Justice Markandey Katju has once again courted controversy in his blog and this time the objects of his caustic remarks are soldiers of the Indian Army who took part in the First World War under the British flag. Questioning the need to honour these soldiers in the 100th anniversary of the war, Justice Katju has said that the Indian troops fought as “hired assassins”.
In the blog, written on December 9, Justice Katju says that he differs with the view that Indian soldiers who fought in World War 1 should be honoured. He then goes on to give a history of the First World War and the reason why the Triple alliance of England, France and Russia fought against Germany and Austria.
While giving this background Justice Katju argues that the First World War had nothing to do with the people of India. It was a war which was fought for redistribution of colonies.
He further writes that the Indian soldiers who fought in that war on the side of the British and French “were really mercenaries and hirelings of the British and French”. He also writes that “the Indian troops fought as hired assassins” to kill Germans for Anglo-French interests, not Indian interests. “They may have been brave, but many hired assassins are also brave. Why then should we honour them,” he questions.
Not surprisingly his comments have riled many in the Indian defence community and among the first to criticise Justice Katju is Captain Amarinder Singh of the erstwhile royal state of Patiala. Patiala state contributed one of the largest contingents of soldiers to the British effort in the first world war and he has also recently written a book on the role of Indian soldiers in the First World War.
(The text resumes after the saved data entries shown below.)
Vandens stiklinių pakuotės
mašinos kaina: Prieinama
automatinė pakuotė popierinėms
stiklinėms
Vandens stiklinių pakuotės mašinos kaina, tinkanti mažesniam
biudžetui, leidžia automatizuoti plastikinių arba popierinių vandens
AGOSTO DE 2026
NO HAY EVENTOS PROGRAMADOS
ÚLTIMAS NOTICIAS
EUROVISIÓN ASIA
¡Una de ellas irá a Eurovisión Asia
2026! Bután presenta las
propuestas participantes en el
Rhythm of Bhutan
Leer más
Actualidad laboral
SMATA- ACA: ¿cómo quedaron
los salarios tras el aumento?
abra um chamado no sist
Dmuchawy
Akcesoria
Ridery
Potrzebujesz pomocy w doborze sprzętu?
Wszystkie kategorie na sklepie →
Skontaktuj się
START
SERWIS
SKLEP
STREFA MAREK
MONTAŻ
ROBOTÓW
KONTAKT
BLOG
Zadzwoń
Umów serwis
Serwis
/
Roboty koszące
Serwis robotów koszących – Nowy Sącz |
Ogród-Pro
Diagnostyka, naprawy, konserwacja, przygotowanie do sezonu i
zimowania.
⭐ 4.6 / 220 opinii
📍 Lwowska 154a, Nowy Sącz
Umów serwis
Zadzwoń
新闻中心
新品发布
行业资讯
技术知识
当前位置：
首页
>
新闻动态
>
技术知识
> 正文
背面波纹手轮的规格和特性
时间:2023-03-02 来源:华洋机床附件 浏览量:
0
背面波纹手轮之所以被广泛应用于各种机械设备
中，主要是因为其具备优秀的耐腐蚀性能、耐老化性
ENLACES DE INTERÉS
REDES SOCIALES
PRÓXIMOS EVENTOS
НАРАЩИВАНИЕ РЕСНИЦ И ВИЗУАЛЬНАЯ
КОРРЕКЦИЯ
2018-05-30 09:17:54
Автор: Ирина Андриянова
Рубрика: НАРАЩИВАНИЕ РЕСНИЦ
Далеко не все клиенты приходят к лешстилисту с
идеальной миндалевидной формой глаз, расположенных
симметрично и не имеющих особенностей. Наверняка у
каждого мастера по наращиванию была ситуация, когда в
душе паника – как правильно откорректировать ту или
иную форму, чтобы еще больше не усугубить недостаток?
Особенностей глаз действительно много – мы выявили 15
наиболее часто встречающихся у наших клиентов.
Attacking Justice Katju, Capt Amarinder said that he should not make comments on issues about which he has no knowledge. “What he has written in his blog is an insult to to the Indian Army and its regiments. The Indian Army deserves an apology from Justice Katju,” he said.
Amarinder went on to add that the decision to send Indian troops to fight in the First World War was ratified by the Indian National Congress which passed a resolution ratifying it. “Even Mahatma Gandhi supported this then who is Katju to question the motivation and dedication of the Indian soldier who fought for his regiment and honour,” he said.
As many as 62,000 Indian troops are officially listed as having died in the four-year long war. However, as per Captain Amarinder the number of those who lost their lives is far more since this list does not include those from the state forces. “The Commonwealth Graves Commission lists 74,000 Indian,” he said.